TEMYİZ EDENLERİN İDDİALARI :
Davacı tarafından; dava konusu Yönetmeliğin 1. maddesinin, Anayasa’ya, 6585 sayılı Kanun’a, 6098 sayılı Borçlar Kanunu’na, 634 sayılı Kat Mülkiyeti Kanunu’na aykırılık teşkil ettiği, mülkiyet hakkını zedelediği, hukuki ve ekonomik açıdan zarara sebebiyet verdiği, ortak giderler sorununun daha karmaşık hale getirildiği, Kanun’da ortak giderler hakkında düzenleme yetkisi verilirken bu yetki aşılarak ortak alan gelirleri konusunda da düzenleme yapıldığı, satış alanı, kiralanan alan ve yararlanılabilir alan kavramlarının farklı olduğu, oybirliğini sağlamanın imkansız olduğu, ayrıca kiracı değişince oybirliğinin de ortadan kalkacağı, ek mali yükümlülük getirildiği, ortak kullanım alanına ilişkin giderler kavramı ile ortak giderler kavramının farklı olduğu, değişiklik ile öngörülen perakende satış alanı/toplam AVM satış alanı hesabının yeterli açıklıkta olmadığı ve işletmeler açısından haksız uygulamalara neden olacağı, Yönetmelik öncesi kira sözleşmelerinin ne olacağının belli olmadığı, satış alanına ilişkin belirlemenin işletmeler arasında haksızlık yaratacağı, yeni sisteme uygun geçiş süreci öngörülmediği, oybirliğinin 5 yılda bir gözden geçirilmesi hususunun haksızlık oluşturacağı, malik ve perakendeciler arasında çok sayıda dava açılmasına neden olacağı, sözleşmelere bu şekilde müdahale edilmesinin Anayasa’ya, Avrupa İnsan Hakları Sözleşmesinin 1 nolu Ek Protokol düzenlemeleri ile mülkiyet hakkına ilişkin düzenlemelere aykırı olduğu ileri sürülmektedir.
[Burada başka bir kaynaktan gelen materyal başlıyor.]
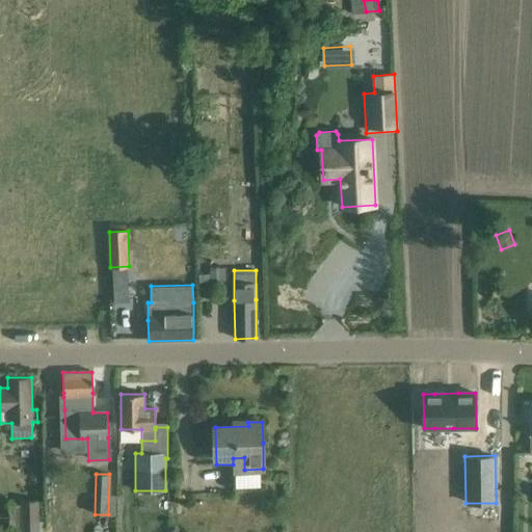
[(441,486),(432,487),(432,497),(442,497),(441,486)]
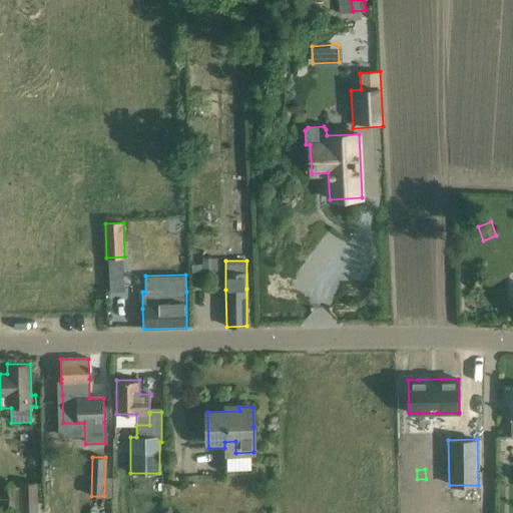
[(38,512),(38,481),(19,481),(19,512),(38,512)]
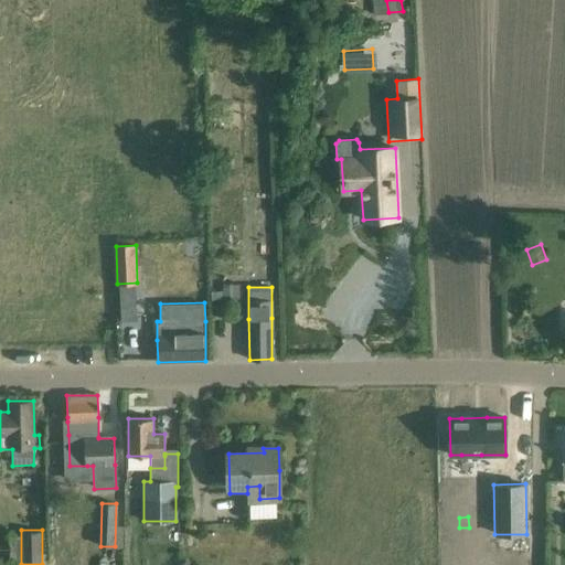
[(516,564),(518,554),(498,553),(497,564),(516,564)]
Davalı idare tarafından; iptaline karar verilen düzenleme ile 2016 yılı sonuna ait ortak giderlerin karşılanmasına yönelik avans olarak alınan ve o tarihe kadar mahsuplaşma işlemi gerçekleştirilmemiş ödemeler için mahsuplaşmanın, Yönetmelik değişikliği ile belirlenen yeni düzenleme çerçevesinde 30/12/2016 tarihinden itibaren yapılmasına yönelik ve yalnızca avans niteliğinde olan kesinleşmemiş ödemelere ilişkin düzenleme yapıldığı, önceki kanun yürürlükte iken başlamakla birlikte henüz sonuçlanmamış hukuki ilişkilere yeni kanun hükmünün uygulanmasının geriye yürüme olarak nitelendirilemeyeceğine ilişkin Anayasa Mahkemesi kararları bulunduğu ileri sürülmektedir.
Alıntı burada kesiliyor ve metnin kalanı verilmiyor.